Obama y su títere chileno

Obviamente, abiertamente excitado, orgulloso, el Presidente de Chile, Sebastián Piñera nunca había sonreído tanto como cuando ejerció el papel de anfitrión de su colega norteamericano, Barack Obama

Obama y su títere chileno

Autor: Director

Obviamente, abiertamente excitado, orgulloso, el Presidente de Chile, Sebastián Piñera nunca había sonreído tanto como cuando ejerció el papel de anfitrión de su colega norteamericano, Barack Obama. Somos casi lo mismo, dijo a la prensa: ambos presidentes, ambos basquetbolistas, ambos de Harvard, y ambos con mujeres bellas; «encuentro que usted tiene una esposa muy buenamoza y me han dicho que usted opina igual de mi esposa Cecilia«, dijo Piñera, mientras Obama hacía un gesto de «bueno, qué le vamos a hacer», posiblemente sin entender si ésta era una propuesta pública de swing o parte de la Alianza para el Progreso 2.0.

Si en cuanto a basquetbol, la figura espigada y elegante de Obama, y sus largos brazos despejan cualquier debate acerca de quién mandaría en un mano a mano frente al aro, tampoco quedaron dudas de quién lleva la batuta en las relaciones bilaterales: el papel de Piñera, aparte de sonreír y celebrar todo lo que hacía su colega, fue el de ir más allá en todo.

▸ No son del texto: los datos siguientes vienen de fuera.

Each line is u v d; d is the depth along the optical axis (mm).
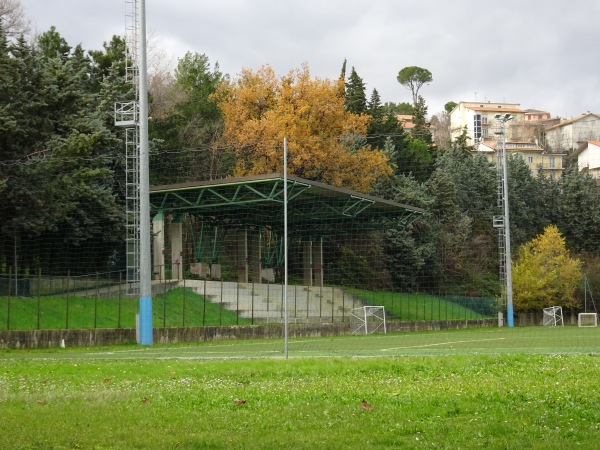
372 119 101438
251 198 57188
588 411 14148
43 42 71000
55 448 11828
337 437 12141
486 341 41938
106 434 12773
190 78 99375
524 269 80375
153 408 15523
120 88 62406
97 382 20734
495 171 95938
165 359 27938
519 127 183250
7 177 46594
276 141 73250
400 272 82625
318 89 77875
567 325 76188
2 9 65938
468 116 192250
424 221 86312
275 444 11734
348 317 63031
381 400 16109
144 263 40031
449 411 14492
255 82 79000
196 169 79062
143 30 39594
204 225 69062
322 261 72125
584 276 81938
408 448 11352
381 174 83000
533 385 18062
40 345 37344
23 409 15516
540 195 96625
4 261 51312
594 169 128125
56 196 49531
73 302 45562
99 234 55500
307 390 18000
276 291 64188
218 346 38375
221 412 14953
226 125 79562
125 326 44531
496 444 11492
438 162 98250
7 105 47406
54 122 51844
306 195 60562
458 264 86188
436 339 45656
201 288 57656
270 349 34875
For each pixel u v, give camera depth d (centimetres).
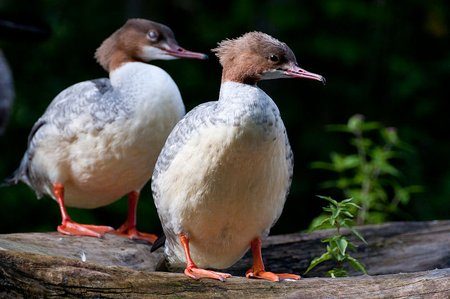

Si Obama defendía la agresión lanzada contra Libia, Piñera proponía que en América Latina había que hacer lo mismo; si Obama hablaba de libre comercio, Piñera instaba a Colombia y Panamá a firmar cuanto antes un tratado de libre comercio (no con Chile, sino con Estados Unidos), y si Obama hablaba de energías limpias, Piñera defendía el tratado nuclear suscrito la semana pasada con Estados Unidos (tema que Obama, por cierto, jamás mencionó).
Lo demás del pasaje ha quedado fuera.